In the area of education, perspectives measured included the adequacy of school funding (61 percent see funding as not being enough) and whether the public would be willing to pay more in taxes to increase funding for public schools in general (52 percent willing), for those with high numbers of English language learners (49 percent willing), low-income students (55 percent willing) and special education students (60 percent willing).
Questions also probed the public’s willingness to pay more in taxes to increase funds for higher education (43 percent willing) and whether that willingness changes based on whether the increased funds were designated for reducing tuition for in-state students.
Additional questions explored whether Virginians see high school, community college and four-year college graduates as workforce-ready and found high support for state-level incentives for employers who sponsor apprenticeships. The poll also gauged opinion on such public safety issues as rights restoration for felons and public health strategies for combating the opioid epidemic.

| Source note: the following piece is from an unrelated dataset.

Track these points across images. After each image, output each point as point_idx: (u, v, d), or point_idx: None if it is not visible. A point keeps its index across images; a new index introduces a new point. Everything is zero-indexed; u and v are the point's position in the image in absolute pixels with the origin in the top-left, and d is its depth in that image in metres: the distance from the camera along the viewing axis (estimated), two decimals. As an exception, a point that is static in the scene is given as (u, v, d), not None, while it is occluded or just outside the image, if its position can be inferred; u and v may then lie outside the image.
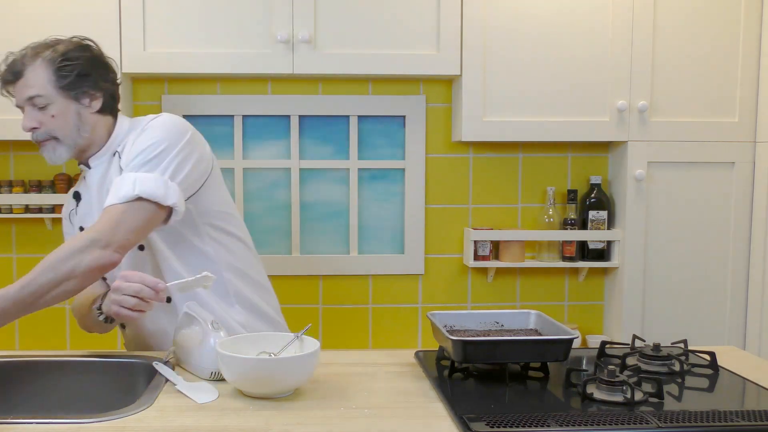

For a PDF of the 58-page report, including complete question wording and detailed tables of results, go to www.oppo.vcu.edu.
On Jan. 5, the Wilder School released its first poll results showing that more than one in five voters in Virginia’s recent gubernatorial election say they made their decision in response to the Trump administration. On Jan. 9, the Wilder School released results showing that 49 percent of Virginians prefer Confederate monuments be left as they are and 76 percent would be unwilling to pay more in taxes to fund any changes to the monuments.